Radicals, Rabbis, and Peacemakers: Conversations with Jewish Critics of Israel
Seth Farber, Radicals, Rabbis, and Peacemakers: Conversations with Jewish Critics of Israel (Monroe, ME: Common Courage Press, 2005).1
My grandparents came to America from Hungary in 1912. My family who stayed there and the Hungarian Jewish population were mostly killed by the fascists in the bitter winter of 1944, some 800,000. Twenty thousand alone died of the cold and disease, huddled in the great unheated synagogue, the largest in the world, on Dohany Street in Budapest. I was in Budapest with my wife and sister and friends in October 2005, vacationing and visiting my cousins. As it happened it was during Yom Kippur, the Jewish high holiday and new year. We are not religious, nor are my Hungarian relatives, but we asked them to take us to that synagogue for Yom Kippur services.

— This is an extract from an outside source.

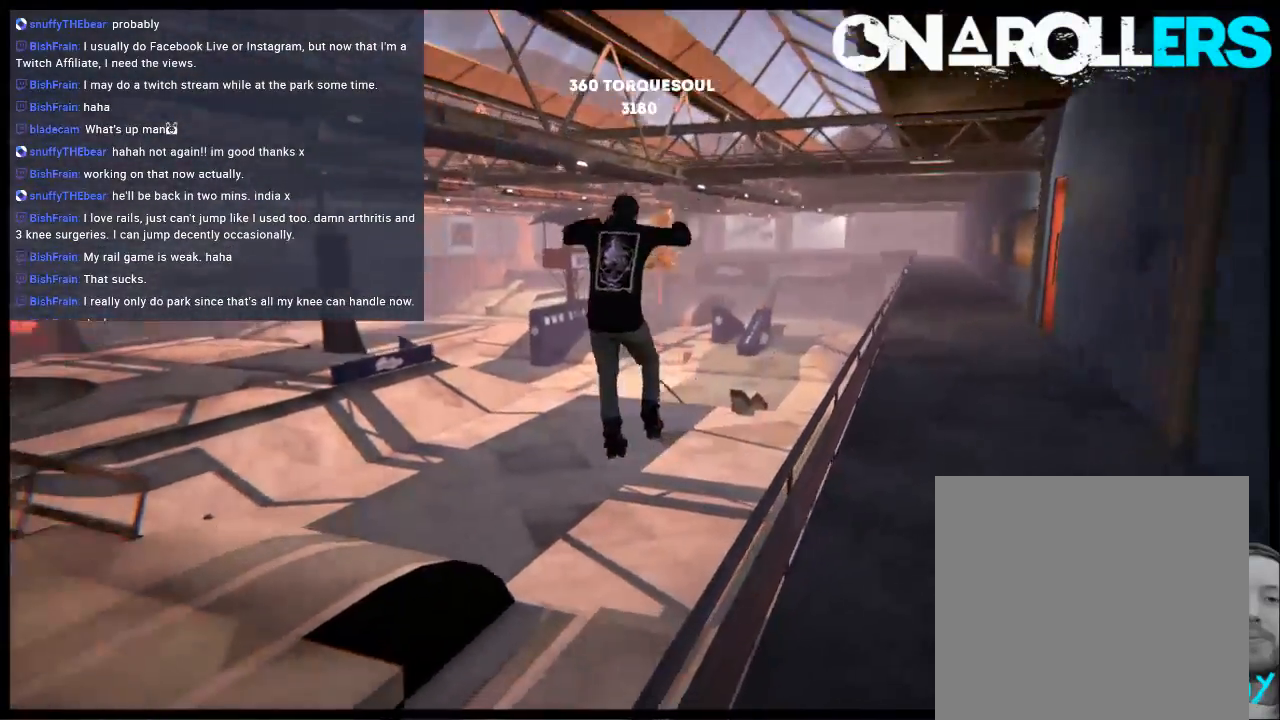
{"buttons": [], "left_stick": "center", "right_stick": "left", "events": [[100, "L1", "up"]]}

It was quite stirring to be there amongst the remnant of that ancient Jewish community that had been in Budapest going back to the times of the Romans.
My Hungarian cousin Anti is still alive and vigorous at age 96. He was not picked up in 1944 with the others but rather in 1941, because he was a communist. So was his wife Manci. They managed to place their two year old son Vili with a sympathetic Christian woman before being arrested and put in separate labor camps. Anti soon escaped and fought in the forests with the Partisans. He is a figure mentioned by his country’s historians. Manci lived. In 1945 with the Russian liberation they returned to Budapest to fetch their son. Vili answered the door. "I am your mother," said Manci. "No you are not," answered Vili. "My mother was beautiful." She was ninety pounds and bald. So they started anew.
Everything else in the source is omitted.